▶ [Exercise description]: Reproduce the records exactly through the line with "valeur_actuelle, taux detenus".

[Dataset excerpts]
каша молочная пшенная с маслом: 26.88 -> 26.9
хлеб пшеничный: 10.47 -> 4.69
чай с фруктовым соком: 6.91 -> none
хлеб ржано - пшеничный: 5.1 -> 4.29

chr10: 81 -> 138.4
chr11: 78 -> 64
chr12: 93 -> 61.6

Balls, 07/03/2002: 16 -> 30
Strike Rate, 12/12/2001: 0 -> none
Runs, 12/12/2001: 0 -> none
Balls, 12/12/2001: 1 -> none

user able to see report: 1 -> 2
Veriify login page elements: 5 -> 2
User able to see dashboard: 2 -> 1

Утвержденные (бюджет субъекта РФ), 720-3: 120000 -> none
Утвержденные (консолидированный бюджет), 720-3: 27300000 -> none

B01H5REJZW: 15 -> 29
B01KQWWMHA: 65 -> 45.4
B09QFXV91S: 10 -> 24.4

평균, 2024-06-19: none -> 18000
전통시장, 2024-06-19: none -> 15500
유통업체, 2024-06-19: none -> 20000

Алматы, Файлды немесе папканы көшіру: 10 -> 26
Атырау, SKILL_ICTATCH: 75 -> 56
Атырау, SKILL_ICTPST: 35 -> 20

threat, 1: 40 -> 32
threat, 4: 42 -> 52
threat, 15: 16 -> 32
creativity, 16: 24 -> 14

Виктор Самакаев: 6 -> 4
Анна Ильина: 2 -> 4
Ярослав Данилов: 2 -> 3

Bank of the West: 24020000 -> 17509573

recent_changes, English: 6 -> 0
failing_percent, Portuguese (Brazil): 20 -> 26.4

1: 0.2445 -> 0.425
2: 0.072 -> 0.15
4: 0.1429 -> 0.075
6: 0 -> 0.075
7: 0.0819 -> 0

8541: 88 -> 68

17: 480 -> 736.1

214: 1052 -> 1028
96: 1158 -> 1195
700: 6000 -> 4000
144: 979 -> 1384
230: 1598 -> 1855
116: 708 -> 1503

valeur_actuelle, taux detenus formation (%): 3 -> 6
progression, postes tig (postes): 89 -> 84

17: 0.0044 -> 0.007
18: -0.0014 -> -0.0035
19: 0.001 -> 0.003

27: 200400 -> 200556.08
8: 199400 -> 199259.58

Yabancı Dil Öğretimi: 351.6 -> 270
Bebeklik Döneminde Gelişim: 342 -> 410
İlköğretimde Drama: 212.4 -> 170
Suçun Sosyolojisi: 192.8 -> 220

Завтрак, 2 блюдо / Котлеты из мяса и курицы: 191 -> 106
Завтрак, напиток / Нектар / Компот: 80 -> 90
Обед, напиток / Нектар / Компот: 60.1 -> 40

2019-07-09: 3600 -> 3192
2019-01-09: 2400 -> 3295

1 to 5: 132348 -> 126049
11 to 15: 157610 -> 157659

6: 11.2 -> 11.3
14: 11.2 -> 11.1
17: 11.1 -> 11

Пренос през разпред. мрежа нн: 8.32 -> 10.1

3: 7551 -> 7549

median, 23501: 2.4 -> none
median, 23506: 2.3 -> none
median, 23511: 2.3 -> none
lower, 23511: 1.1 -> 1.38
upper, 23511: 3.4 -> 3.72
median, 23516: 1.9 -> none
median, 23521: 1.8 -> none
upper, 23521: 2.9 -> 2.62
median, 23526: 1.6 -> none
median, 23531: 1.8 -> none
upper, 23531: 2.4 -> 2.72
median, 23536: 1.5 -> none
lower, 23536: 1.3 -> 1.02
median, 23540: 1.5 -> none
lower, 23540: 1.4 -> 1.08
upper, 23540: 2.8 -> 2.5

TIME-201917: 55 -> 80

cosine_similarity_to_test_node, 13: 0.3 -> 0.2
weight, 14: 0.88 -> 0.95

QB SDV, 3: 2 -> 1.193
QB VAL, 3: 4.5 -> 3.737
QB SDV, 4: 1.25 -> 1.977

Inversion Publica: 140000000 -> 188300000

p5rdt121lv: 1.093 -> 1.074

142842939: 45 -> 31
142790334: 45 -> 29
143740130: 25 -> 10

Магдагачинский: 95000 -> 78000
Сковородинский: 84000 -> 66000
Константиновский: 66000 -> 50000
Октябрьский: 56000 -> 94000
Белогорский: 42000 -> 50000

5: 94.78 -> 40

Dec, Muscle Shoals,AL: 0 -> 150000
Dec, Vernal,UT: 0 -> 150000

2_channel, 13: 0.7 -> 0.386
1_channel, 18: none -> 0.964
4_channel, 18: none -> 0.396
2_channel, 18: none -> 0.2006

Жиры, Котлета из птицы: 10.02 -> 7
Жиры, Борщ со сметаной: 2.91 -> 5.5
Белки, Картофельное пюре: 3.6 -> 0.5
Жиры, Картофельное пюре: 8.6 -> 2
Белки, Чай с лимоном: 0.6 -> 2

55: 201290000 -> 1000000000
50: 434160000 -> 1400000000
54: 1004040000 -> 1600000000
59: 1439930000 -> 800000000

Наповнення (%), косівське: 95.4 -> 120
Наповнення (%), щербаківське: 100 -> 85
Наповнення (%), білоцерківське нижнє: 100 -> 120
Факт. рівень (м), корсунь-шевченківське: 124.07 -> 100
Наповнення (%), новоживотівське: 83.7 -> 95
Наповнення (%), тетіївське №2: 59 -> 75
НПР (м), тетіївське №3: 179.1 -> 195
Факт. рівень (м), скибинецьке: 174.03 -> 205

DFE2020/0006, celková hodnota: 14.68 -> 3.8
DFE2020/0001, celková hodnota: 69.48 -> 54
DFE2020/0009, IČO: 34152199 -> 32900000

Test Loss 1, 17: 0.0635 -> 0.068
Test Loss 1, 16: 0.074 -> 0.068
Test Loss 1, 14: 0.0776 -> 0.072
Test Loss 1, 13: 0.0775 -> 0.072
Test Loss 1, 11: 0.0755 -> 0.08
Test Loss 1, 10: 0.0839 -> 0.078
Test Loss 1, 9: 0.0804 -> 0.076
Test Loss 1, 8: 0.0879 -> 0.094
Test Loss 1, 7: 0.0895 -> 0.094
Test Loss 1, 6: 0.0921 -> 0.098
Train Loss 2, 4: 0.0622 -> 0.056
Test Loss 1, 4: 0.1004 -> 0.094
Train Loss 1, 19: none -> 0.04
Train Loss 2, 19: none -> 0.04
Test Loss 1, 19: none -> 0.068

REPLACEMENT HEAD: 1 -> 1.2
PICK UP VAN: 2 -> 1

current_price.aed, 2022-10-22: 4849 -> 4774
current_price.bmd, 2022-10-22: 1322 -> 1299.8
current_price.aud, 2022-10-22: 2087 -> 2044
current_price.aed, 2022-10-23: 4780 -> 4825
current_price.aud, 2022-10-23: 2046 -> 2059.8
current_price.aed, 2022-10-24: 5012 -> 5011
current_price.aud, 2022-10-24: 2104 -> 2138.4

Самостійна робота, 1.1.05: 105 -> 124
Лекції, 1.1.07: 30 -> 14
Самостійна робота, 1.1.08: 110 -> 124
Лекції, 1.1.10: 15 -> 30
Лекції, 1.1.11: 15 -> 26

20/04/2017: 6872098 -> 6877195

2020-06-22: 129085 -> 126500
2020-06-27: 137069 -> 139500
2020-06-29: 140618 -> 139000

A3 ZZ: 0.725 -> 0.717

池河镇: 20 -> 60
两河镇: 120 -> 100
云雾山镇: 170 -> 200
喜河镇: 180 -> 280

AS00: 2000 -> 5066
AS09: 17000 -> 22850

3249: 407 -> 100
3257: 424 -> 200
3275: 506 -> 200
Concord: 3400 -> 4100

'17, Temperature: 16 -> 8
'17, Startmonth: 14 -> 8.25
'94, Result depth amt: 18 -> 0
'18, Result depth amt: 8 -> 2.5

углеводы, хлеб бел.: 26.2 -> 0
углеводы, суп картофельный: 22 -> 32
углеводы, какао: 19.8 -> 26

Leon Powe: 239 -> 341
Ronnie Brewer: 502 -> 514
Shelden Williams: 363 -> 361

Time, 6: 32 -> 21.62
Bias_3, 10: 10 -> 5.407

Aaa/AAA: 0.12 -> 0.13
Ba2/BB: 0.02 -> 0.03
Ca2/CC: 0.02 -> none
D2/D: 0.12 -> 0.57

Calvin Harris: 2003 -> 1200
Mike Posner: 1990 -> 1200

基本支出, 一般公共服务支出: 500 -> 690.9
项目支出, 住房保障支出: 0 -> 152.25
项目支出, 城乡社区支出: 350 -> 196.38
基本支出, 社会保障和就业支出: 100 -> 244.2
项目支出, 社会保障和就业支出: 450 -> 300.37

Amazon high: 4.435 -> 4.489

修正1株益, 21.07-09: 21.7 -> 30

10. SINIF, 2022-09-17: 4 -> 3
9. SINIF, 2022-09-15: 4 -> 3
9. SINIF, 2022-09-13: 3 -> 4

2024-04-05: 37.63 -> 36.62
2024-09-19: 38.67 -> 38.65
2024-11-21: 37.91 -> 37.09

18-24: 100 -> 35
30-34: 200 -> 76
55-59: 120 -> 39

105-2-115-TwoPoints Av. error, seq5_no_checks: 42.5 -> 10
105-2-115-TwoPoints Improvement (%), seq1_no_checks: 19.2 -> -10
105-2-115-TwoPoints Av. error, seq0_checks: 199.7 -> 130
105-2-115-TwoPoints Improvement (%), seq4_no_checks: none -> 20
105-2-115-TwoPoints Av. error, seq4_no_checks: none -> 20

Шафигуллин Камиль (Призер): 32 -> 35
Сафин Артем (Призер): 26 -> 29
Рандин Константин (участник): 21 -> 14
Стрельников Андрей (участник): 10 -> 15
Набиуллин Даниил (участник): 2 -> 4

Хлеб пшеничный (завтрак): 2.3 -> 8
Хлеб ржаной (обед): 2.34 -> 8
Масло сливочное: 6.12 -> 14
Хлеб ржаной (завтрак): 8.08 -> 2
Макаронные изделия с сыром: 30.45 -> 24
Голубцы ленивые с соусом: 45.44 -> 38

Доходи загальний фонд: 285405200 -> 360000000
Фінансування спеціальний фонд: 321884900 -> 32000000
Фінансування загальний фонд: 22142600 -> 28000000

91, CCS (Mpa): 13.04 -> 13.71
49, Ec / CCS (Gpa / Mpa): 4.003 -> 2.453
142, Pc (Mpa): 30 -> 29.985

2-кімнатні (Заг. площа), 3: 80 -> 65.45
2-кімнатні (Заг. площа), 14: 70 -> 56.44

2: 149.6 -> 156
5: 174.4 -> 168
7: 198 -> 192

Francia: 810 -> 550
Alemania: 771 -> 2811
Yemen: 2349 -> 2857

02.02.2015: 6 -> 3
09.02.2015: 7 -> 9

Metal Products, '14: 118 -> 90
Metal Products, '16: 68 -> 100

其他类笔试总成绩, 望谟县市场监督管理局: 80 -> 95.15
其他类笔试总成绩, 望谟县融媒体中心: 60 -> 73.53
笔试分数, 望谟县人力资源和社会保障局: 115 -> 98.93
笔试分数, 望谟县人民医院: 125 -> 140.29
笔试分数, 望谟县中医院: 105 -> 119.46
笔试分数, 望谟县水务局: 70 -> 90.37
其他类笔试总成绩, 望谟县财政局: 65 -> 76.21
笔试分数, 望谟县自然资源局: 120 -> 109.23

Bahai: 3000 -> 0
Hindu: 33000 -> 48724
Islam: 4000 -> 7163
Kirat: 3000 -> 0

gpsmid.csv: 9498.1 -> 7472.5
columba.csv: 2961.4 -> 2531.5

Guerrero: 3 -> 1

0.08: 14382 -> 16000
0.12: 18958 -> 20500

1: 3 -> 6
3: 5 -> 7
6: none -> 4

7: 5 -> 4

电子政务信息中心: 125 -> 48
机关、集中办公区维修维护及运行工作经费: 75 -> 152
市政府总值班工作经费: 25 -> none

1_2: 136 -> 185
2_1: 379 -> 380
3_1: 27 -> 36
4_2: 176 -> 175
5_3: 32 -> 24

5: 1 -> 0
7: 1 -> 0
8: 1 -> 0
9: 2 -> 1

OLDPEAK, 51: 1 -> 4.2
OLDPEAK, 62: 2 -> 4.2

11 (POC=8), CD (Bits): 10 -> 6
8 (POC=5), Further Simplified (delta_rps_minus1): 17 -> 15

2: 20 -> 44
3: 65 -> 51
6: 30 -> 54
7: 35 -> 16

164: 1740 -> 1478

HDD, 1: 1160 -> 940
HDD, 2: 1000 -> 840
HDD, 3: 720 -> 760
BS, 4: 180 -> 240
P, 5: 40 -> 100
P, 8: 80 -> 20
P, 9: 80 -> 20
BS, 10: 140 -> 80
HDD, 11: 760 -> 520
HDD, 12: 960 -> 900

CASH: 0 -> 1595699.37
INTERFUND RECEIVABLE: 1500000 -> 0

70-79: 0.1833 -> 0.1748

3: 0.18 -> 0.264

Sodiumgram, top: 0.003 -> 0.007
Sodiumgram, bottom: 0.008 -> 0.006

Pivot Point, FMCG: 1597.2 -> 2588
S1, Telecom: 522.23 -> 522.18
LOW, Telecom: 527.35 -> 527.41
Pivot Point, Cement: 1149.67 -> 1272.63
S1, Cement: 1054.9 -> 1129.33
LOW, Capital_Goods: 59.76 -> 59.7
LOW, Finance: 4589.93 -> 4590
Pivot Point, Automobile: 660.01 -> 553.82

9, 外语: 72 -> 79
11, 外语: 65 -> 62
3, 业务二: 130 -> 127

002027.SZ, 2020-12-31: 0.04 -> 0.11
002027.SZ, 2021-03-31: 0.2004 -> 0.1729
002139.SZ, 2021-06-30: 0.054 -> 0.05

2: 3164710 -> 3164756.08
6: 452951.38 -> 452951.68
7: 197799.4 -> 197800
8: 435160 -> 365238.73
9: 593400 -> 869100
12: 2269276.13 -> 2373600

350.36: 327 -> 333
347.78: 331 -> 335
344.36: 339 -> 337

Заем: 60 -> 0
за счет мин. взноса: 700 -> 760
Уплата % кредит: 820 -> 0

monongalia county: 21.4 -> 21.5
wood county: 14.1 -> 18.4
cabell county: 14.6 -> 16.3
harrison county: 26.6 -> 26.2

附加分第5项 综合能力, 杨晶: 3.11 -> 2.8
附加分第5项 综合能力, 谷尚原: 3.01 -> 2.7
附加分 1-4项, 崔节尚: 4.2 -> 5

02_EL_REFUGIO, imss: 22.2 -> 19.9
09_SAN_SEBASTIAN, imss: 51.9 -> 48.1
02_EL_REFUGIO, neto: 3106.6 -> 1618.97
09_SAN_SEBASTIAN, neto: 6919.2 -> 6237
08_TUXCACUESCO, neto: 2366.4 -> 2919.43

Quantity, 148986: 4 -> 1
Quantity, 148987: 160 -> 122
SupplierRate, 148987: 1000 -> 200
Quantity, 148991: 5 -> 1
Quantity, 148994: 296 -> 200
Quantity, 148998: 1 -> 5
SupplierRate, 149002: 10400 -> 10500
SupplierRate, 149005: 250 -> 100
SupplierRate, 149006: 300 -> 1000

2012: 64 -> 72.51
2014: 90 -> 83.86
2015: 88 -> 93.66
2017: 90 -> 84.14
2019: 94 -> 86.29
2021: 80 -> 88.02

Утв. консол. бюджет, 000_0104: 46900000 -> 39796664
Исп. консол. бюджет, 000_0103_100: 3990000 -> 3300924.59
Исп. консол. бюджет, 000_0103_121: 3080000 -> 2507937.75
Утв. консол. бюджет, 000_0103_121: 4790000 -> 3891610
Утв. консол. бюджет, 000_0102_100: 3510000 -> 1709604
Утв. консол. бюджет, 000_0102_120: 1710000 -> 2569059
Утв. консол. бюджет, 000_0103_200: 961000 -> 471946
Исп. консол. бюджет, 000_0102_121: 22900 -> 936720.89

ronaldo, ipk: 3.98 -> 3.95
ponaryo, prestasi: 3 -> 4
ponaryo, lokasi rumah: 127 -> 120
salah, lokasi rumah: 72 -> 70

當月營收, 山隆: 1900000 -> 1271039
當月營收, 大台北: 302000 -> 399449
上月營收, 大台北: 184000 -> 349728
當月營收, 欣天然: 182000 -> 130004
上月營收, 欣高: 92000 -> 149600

▶ [Answer below]:
каша молочная пшенная с маслом: 26.88 -> 26.9
хлеб пшеничный: 10.47 -> 4.69
чай с фруктовым соком: 6.91 -> none
хлеб ржано - пшеничный: 5.1 -> 4.29

chr10: 81 -> 138.4
chr11: 78 -> 64
chr12: 93 -> 61.6

Balls, 07/03/2002: 16 -> 30
Strike Rate, 12/12/2001: 0 -> none
Runs, 12/12/2001: 0 -> none
Balls, 12/12/2001: 1 -> none

user able to see report: 1 -> 2
Veriify login page elements: 5 -> 2
User able to see dashboard: 2 -> 1

Утвержденные (бюджет субъекта РФ), 720-3: 120000 -> none
Утвержденные (консолидированный бюджет), 720-3: 27300000 -> none

B01H5REJZW: 15 -> 29
B01KQWWMHA: 65 -> 45.4
B09QFXV91S: 10 -> 24.4

평균, 2024-06-19: none -> 18000
전통시장, 2024-06-19: none -> 15500
유통업체, 2024-06-19: none -> 20000

Алматы, Файлды немесе папканы көшіру: 10 -> 26
Атырау, SKILL_ICTATCH: 75 -> 56
Атырау, SKILL_ICTPST: 35 -> 20

threat, 1: 40 -> 32
threat, 4: 42 -> 52
threat, 15: 16 -> 32
creativity, 16: 24 -> 14

Виктор Самакаев: 6 -> 4
Анна Ильина: 2 -> 4
Ярослав Данилов: 2 -> 3

Bank of the West: 24020000 -> 17509573

recent_changes, English: 6 -> 0
failing_percent, Portuguese (Brazil): 20 -> 26.4

1: 0.2445 -> 0.425
2: 0.072 -> 0.15
4: 0.1429 -> 0.075
6: 0 -> 0.075
7: 0.0819 -> 0

8541: 88 -> 68

17: 480 -> 736.1

214: 1052 -> 1028
96: 1158 -> 1195
700: 6000 -> 4000
144: 979 -> 1384
230: 1598 -> 1855
116: 708 -> 1503

valeur_actuelle, taux detenus formation (%): 3 -> 6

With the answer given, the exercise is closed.